Julio Chavezmontes, Mónica Moreno

At the end of the performance, a previously recorded conversation between the director and film critic Alonso Díaz de la Vega was screened, in which they discussed the motivations and processes behind the film, the first Apichatpong Weerasethakul's has filmed outside of Thailand and in a language that he does not master.

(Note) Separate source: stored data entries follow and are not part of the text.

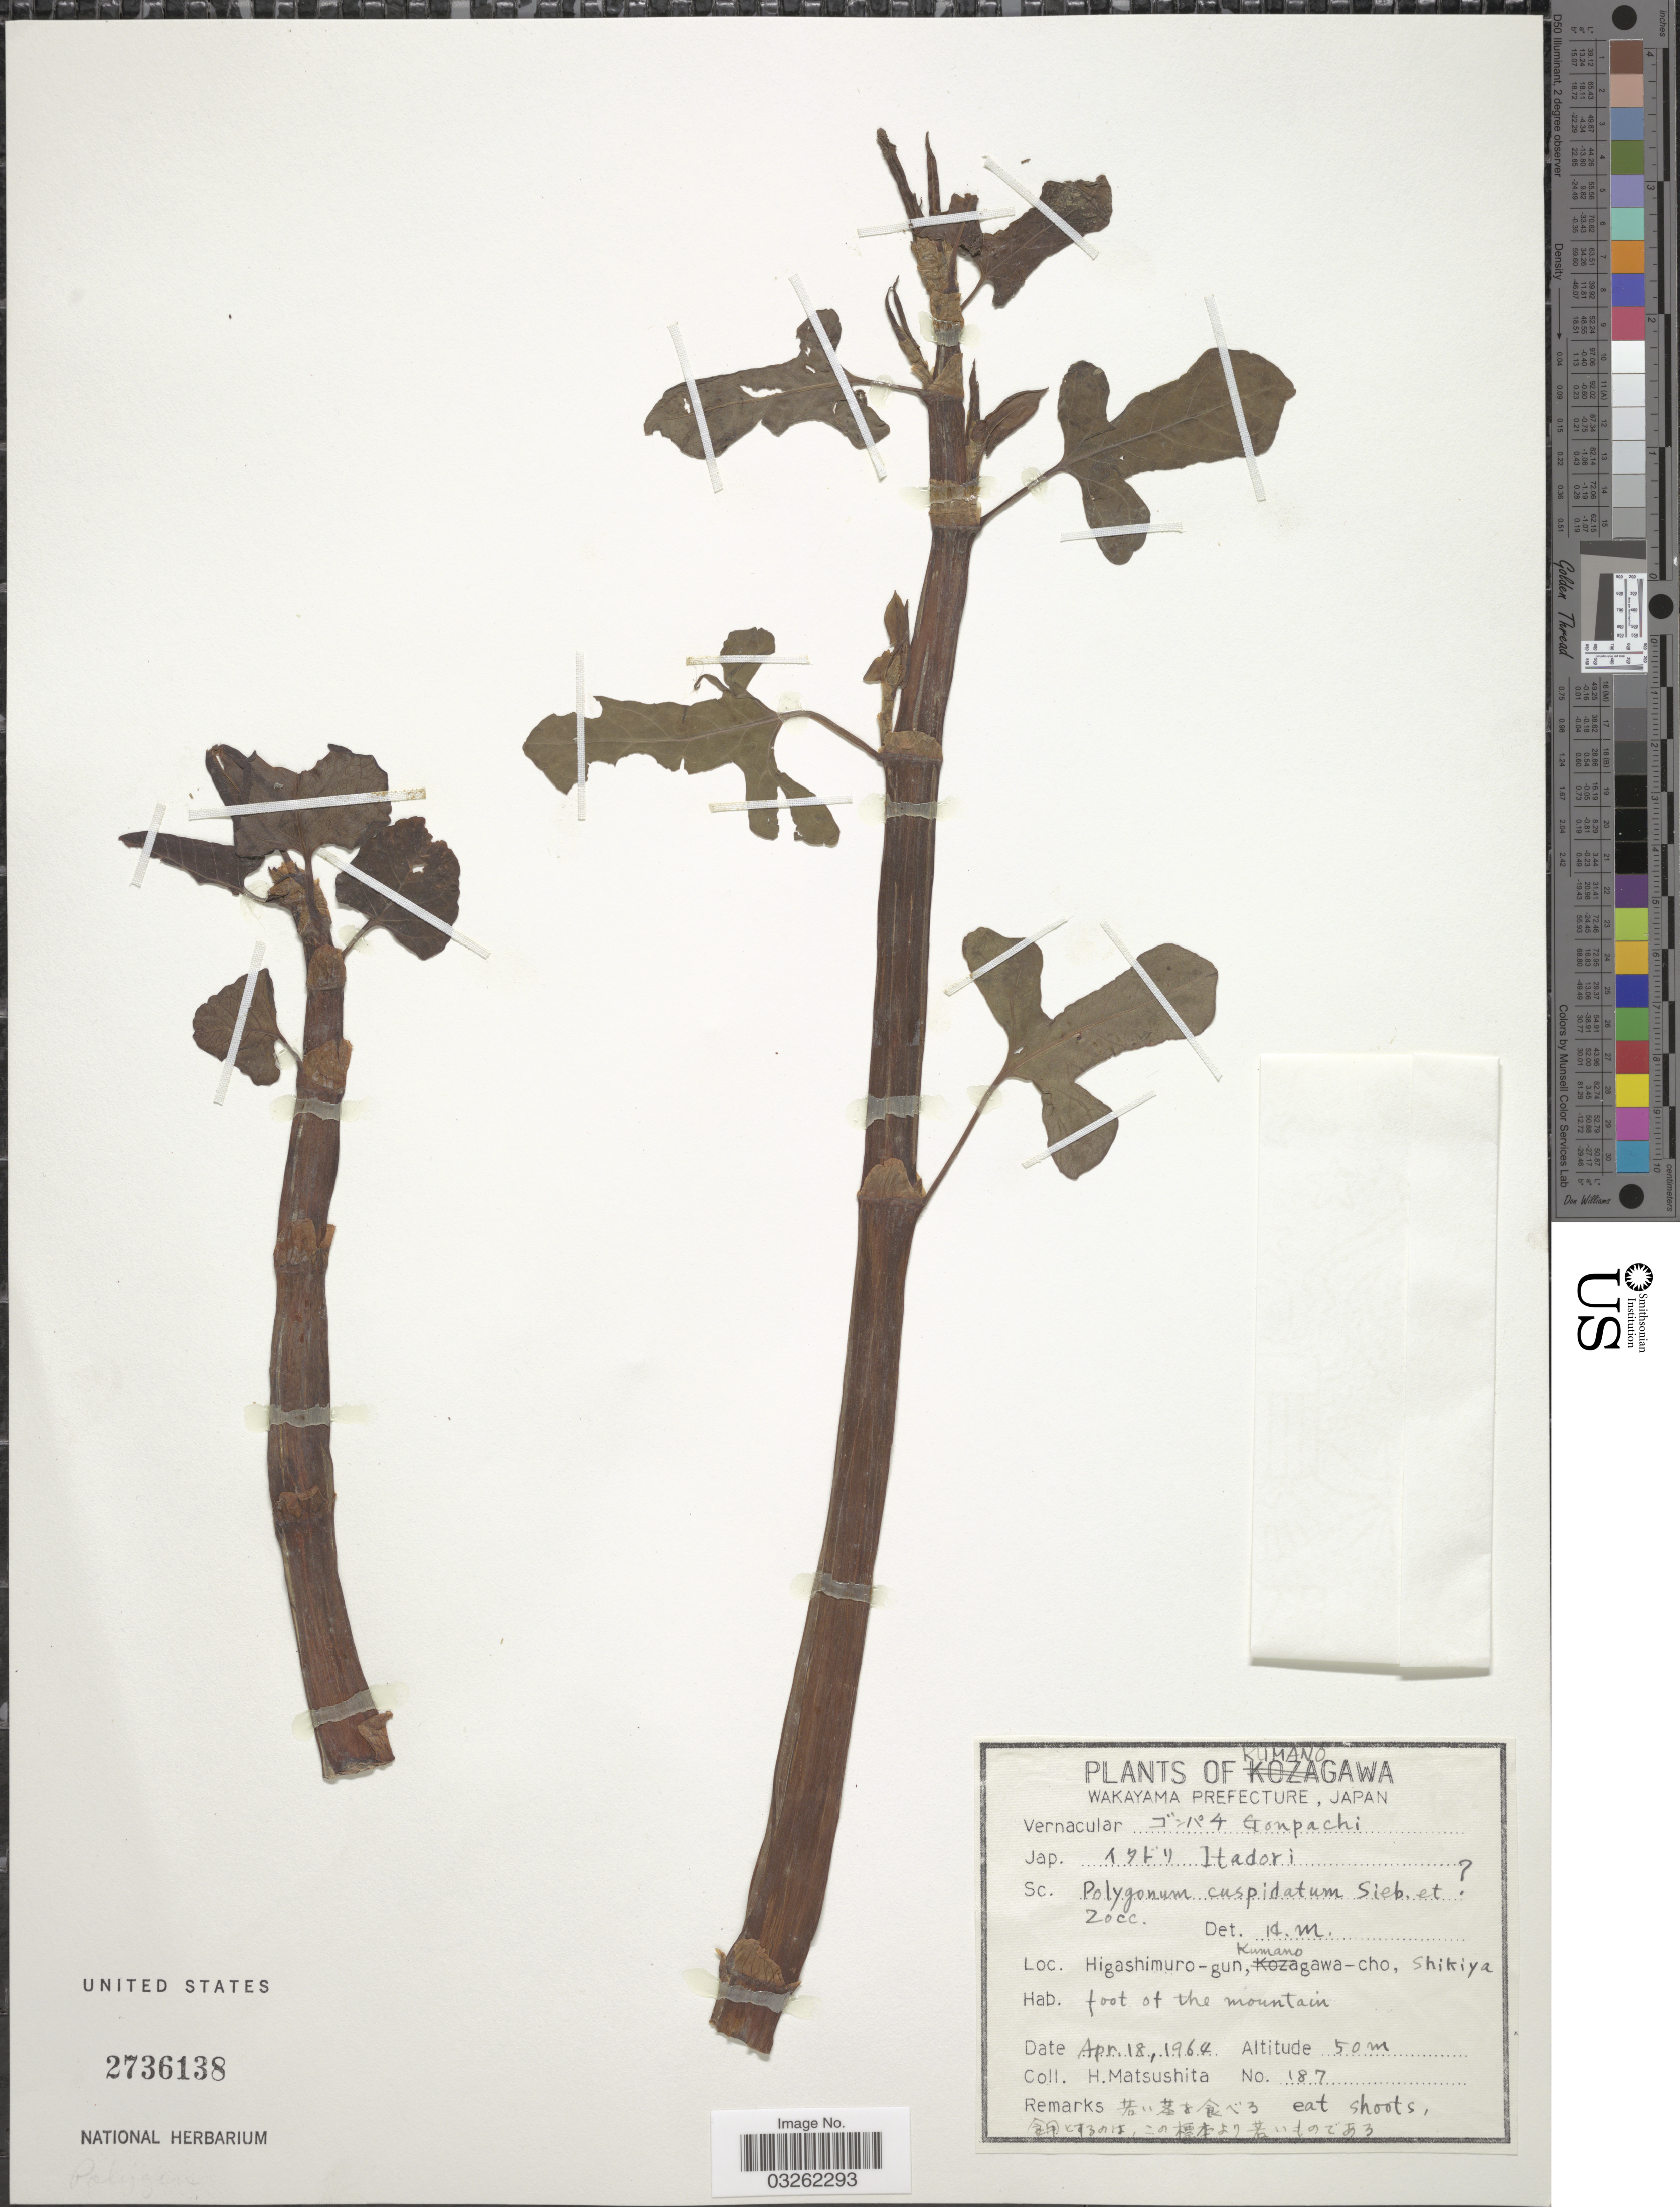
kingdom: Plantae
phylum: Tracheophyta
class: Magnoliopsida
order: Caryophyllales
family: Polygonaceae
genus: Reynoutria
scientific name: Reynoutria sp.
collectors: H. Matsushita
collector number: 187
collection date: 1964-04-18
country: Japan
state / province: Wakayama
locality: Kumanogawa, Wakayama Prefecture, Higashimuro-gun, Kumanogawa-cho, Shikiya.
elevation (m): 50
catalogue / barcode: US 2736138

In Memoria, Jessica, played by Tilda Swinton, has been unable to sleep since she was startled awake with a loud bang at dawn. While she is in Bogotá visiting her sister, she befriends Agnès, an archaeologist who studies human remains discovered in a tunnel. When Jessica travels to visit her at the excavation site, she meets Hernán, a fish scaler with whom she shares memories by the river. At the end of the day, a sense of clarity fills her.

"It started many years ago when I had this symptom. I heard a sound very early in the morning, and in 2017 I had the opportunity to visit Colombia for a film festival and then I traveled around for two or three months in different cities with the sound and I began to think about the experience of audio and how this personal sound can be linked with the social: the personal is linked with other countries. The film began there, based on this experience with sound," said Apichatpong Weerasethakul in an interview with Alonso Díaz de la Vega.

On the relationship that the director makes between cinema and dreams, and its healing quality, he said: "I believe that cinema has a relationship with sleep and I believe that when we sleep the body literally heals, the brain and cells. And I believe that is why we make movies. At the movies you walk into the room with other people to see this light and be semi-conscious: it's like when you dream. So there is definitely a healing quality."

"It doesn't bother me that people fall asleep in my films because it shows that they feel comfortable and trust that space and that light. I myself have fallen asleep in many films, in my films! And Béla Tarr's. It's like if you mixed your dreams with movies and narratives. It could be another way to watch movies, so it doesn't bother me," he concluded.